Fasting An Indian Tradition

Fasting has a deep-rooted significance in Indian traditions and culture and is practiced across many religions in the country. It is often undertaken for spiritual, religious, or health reasons.

It is a common practice in Hinduism, often associated with devotion, purification, and spiritual progress. Many Hindus fast on specific days of the week, month, or festivals, often associated with a particular deity. For example, devotees of Lord Shiva often fast on Mondays (Somvar Vrat), while those devoted to Lord Vishnu fast on Ekadashi (the 11th day of each lunar fortnight). Fasts can involve complete abstinence from food and water or consumption of only specific foods like fruits, nuts, or dairy products.

Fasting is also a significant part of Jain traditions, where it is viewed as a way to purify the body and mind and reduce karma. Jains practice different forms of fasting, ranging from restricting certain foods to eating only once a day. ‘Santhara,’ or voluntary starvation unto death, is a well-known and controversial aspect of Jain tradition.

While not mandatory, fasting is a common practice among Buddhists too. On full and new moon days, known as Uposatha days, Buddhists may fast, meditate, and abstain from physical pleasures. They also follow the Middle Path, avoiding both self-indulgence and severe asceticism.

Fasting Related to The Moon Cycles

In Hindu philosophy, the moon is often seen as a symbol of divine feminine power (Shakti). The lunar cycles are believed to have a certain impact on the human body and mind, as they do on the tides and many other natural processes.

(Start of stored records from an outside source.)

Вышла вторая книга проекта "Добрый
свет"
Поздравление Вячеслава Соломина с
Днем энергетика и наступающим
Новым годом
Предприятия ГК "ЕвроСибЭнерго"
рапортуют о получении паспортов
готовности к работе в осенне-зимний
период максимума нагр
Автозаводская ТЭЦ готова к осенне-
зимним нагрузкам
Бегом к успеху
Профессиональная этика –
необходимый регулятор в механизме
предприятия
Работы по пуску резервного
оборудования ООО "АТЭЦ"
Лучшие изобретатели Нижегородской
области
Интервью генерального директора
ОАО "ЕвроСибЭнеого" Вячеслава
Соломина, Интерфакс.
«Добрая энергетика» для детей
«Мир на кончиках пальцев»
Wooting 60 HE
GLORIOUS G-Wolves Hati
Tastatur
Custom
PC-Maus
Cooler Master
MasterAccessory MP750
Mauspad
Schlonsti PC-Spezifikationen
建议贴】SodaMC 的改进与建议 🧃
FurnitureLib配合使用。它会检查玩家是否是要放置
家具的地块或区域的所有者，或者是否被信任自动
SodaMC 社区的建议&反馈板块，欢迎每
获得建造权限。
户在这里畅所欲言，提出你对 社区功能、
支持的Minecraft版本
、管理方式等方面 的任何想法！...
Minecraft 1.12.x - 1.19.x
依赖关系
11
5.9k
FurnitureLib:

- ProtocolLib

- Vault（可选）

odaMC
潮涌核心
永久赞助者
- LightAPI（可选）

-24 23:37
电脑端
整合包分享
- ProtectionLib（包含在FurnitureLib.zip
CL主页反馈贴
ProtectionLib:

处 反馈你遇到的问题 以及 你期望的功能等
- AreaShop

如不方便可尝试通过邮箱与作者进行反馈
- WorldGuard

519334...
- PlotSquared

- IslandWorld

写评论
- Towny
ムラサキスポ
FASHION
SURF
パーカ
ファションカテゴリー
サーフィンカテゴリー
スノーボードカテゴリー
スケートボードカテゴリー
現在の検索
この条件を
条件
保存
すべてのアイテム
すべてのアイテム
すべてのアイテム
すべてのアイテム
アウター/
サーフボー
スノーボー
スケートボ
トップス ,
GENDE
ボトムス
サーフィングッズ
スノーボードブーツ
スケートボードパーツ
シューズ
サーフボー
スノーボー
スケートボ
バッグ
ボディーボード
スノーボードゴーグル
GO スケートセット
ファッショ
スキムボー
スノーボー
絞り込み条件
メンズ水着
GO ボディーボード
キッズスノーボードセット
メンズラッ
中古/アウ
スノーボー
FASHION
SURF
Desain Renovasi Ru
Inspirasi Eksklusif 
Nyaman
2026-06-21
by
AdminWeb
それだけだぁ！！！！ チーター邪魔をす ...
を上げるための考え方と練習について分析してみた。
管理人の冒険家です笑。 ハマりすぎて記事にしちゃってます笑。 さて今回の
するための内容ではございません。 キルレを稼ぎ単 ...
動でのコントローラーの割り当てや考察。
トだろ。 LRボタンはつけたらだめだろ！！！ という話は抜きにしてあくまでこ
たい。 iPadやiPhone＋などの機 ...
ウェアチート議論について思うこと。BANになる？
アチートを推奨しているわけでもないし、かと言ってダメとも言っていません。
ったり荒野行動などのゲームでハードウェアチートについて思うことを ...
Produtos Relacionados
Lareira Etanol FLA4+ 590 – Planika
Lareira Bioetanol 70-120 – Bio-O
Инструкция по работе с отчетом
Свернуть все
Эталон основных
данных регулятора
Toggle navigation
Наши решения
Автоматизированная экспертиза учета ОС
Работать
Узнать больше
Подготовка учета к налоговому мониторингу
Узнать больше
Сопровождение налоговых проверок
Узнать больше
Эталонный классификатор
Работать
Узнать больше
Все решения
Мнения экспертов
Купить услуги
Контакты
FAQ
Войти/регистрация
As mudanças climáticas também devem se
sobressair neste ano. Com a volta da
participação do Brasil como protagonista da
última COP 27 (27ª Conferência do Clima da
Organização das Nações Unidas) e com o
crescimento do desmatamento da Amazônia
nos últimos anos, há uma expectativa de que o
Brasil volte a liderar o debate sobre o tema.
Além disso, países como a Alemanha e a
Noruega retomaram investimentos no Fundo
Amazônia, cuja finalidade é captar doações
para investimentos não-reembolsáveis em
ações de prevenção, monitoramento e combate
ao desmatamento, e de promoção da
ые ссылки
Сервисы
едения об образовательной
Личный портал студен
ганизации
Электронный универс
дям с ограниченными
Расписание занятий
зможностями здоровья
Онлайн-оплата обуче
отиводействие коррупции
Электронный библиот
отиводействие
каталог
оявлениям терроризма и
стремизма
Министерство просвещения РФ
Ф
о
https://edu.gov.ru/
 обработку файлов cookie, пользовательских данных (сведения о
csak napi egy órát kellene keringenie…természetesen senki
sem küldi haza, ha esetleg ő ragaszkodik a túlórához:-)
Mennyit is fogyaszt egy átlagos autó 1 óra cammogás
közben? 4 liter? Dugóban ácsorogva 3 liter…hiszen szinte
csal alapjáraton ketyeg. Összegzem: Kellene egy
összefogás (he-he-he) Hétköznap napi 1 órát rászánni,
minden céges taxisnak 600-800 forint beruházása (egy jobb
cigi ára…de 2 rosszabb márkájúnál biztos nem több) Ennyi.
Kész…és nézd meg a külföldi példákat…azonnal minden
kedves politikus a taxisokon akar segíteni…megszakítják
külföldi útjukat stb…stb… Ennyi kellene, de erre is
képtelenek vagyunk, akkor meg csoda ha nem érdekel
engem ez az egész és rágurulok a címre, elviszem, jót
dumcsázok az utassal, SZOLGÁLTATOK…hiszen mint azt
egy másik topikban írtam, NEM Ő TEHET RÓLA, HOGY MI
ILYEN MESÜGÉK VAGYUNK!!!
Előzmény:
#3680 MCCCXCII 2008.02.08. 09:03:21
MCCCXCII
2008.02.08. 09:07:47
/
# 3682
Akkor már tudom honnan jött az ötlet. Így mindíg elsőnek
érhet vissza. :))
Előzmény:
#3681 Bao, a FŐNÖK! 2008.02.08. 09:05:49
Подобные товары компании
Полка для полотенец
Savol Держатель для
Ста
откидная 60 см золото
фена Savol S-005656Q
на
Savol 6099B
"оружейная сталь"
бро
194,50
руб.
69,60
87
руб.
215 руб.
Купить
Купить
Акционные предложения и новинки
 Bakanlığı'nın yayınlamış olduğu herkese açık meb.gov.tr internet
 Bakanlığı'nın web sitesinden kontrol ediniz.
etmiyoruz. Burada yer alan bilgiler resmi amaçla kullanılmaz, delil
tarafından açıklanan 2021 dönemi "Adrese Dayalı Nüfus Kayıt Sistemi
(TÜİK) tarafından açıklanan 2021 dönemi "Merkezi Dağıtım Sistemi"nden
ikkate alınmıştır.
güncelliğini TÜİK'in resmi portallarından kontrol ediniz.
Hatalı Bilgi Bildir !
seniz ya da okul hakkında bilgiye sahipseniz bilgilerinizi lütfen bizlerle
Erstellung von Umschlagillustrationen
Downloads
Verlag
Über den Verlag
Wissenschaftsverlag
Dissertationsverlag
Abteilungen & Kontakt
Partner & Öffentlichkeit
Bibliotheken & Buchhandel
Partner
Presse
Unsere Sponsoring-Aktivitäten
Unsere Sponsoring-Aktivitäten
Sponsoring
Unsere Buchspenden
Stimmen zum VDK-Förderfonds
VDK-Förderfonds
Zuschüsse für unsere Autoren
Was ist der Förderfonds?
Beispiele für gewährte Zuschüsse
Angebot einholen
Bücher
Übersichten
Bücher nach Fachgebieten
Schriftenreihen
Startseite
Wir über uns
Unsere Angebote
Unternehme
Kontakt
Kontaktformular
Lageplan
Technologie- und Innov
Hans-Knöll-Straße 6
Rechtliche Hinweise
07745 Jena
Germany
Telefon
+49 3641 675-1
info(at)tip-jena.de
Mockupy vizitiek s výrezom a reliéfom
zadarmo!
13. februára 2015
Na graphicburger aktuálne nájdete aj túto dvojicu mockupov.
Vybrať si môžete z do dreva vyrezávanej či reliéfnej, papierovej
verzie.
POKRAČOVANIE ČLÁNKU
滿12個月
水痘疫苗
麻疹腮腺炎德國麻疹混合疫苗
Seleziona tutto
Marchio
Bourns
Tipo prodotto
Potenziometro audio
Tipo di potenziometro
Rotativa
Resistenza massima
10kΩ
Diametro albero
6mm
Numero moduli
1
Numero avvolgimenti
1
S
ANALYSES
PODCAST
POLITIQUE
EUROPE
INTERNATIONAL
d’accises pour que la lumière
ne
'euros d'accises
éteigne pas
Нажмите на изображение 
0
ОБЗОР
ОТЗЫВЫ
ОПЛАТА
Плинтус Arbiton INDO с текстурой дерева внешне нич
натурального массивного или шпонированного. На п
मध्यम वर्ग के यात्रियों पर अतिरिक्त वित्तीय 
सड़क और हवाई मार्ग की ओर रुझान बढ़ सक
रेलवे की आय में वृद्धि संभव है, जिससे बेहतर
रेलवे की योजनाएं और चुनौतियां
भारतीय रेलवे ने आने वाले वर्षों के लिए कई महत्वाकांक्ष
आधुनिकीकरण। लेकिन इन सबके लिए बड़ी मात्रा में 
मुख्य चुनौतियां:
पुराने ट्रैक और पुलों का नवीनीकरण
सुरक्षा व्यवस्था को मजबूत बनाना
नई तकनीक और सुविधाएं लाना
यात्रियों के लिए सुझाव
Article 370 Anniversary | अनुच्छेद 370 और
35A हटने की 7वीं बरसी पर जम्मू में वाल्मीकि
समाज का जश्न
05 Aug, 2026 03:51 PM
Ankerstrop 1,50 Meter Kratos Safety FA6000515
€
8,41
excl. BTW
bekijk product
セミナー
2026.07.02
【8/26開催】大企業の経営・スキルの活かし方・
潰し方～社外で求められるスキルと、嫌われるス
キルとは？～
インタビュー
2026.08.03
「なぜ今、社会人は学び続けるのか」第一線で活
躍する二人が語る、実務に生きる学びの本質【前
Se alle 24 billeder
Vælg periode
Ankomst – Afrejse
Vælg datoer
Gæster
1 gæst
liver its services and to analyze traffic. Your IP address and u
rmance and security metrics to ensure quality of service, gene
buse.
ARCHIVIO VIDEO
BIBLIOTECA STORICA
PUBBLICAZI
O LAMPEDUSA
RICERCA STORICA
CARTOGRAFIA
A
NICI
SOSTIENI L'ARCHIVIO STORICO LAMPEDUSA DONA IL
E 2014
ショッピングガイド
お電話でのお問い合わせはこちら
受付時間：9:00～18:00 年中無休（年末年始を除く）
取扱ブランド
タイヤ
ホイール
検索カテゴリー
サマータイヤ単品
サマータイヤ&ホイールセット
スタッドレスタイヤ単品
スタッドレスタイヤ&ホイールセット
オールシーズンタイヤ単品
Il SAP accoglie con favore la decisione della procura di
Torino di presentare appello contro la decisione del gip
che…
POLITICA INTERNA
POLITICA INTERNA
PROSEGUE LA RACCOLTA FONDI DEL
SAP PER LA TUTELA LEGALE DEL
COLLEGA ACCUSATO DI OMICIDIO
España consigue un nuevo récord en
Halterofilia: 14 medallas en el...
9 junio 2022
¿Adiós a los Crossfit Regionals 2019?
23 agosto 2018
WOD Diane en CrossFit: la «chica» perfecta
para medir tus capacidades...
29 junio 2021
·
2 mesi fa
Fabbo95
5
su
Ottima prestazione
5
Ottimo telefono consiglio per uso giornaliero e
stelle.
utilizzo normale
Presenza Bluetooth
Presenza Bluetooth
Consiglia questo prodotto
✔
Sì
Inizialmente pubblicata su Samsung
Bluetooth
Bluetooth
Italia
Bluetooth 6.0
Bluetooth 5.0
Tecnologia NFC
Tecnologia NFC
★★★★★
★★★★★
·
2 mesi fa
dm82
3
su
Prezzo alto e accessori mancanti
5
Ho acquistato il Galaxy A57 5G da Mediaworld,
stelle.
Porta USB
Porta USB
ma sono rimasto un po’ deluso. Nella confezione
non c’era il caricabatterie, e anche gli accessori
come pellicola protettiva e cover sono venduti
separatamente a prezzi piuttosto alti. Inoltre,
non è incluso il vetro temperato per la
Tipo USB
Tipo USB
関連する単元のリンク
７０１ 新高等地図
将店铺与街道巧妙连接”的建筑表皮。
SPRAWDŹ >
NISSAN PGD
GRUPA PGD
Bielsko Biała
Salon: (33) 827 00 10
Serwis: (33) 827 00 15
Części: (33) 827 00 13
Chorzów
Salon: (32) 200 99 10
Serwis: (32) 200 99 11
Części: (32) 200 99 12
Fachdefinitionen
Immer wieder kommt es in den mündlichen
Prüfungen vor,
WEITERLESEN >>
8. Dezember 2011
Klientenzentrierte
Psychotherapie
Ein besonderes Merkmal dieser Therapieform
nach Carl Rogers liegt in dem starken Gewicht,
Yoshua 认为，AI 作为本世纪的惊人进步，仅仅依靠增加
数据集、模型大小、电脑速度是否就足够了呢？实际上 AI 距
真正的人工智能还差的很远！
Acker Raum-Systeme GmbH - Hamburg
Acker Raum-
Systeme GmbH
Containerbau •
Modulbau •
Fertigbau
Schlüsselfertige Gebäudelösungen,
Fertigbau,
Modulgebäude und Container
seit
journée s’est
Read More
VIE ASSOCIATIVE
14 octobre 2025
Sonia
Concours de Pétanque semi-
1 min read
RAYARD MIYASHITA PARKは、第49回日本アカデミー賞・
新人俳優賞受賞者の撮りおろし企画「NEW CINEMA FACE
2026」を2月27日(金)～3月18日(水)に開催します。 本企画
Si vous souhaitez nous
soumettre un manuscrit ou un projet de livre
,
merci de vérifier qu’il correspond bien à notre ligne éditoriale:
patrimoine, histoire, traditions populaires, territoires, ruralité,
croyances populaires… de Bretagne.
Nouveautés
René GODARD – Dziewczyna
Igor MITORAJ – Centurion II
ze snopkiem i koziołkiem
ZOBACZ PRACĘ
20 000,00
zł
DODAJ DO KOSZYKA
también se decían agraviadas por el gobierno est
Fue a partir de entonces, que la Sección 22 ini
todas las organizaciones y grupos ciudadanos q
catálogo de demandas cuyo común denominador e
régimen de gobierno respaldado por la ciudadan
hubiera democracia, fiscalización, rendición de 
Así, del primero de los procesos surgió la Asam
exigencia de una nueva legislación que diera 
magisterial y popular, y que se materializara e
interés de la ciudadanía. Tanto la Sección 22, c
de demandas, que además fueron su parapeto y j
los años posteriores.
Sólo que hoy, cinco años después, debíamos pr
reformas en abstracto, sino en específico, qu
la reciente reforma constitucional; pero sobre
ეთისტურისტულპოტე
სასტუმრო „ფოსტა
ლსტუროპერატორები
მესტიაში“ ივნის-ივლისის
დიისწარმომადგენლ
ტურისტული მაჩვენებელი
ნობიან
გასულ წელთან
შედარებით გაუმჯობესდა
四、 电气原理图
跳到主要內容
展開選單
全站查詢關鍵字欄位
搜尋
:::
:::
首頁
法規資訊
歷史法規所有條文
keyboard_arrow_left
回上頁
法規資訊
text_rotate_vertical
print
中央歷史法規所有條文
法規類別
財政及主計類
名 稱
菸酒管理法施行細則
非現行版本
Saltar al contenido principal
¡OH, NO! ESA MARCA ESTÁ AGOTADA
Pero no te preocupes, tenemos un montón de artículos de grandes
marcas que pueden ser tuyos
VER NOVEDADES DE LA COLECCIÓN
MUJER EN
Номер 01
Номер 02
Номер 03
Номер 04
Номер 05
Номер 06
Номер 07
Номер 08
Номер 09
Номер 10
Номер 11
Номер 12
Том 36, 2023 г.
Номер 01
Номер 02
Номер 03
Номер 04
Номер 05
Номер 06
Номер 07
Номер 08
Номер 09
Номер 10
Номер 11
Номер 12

The moon’s cycles, in Indian culture, have been intimately linked to human activities, including fasting and religious rituals. It largely concerns the lunar calendar, which many Indian festivals and rituals are based on.

Ekadashi is an important fasting day in Hinduism that occurs twice a month, on the 11th day of the waxing moon (Shukla Paksha) and the 11th day of the waning moon (Krishna Paksha). Devotees fast from sunrise to sunrise on Ekadashi, consuming only water or specific foods. This fast is believed to cleanse the body and mind and is particularly associated with the worship of Lord Vishnu.

Purnima, the full moon day, and Amavasya, the new moon day, are also significant in many Indian religious practices. Some people fast or perform specific rituals on these days. The nature of the fast can vary widely depending on regional and personal customs.

Karva Chauth and Chhath Puja are other examples of festivals in which fasting is synchronized with lunar cycles. Karva Chauth involves a day-long fast by married Hindu women for the well-being of their husbands, and it’s broken upon the moonrise. Chhath Puja, primarily celebrated in Bihar, Jharkhand, and parts of Uttar Pradesh, involves fasting and paying homage to the sun and the next morning to the moon.

Empty Stomach Is Not Being Hungry

One can equate fasting with an empty stomach.

Sadhguru makes a distinction between being hungry and having an empty stomach. He emphasizes that having an empty stomach does not necessarily mean you are hungry. It is simply a state of the body that is free from digestion.

He states that an empty stomach can be beneficial in various ways. For instance, he suggests that certain yogic practices, such as meditation, can be more effective when performed on an empty stomach. That is because an empty stomach can lead to greater ease of energy movement in the body.

On the other hand, hunger is a sensation that indicates the body needs nourishment. It is a signal that the body’s energy stores are depleting, and it’s time to refuel. Sadhguru advises that it’s important to respond to this signal appropriately by eating nutritious food, but also emphasizes not to overeat, as it can lead to lethargy and health issues.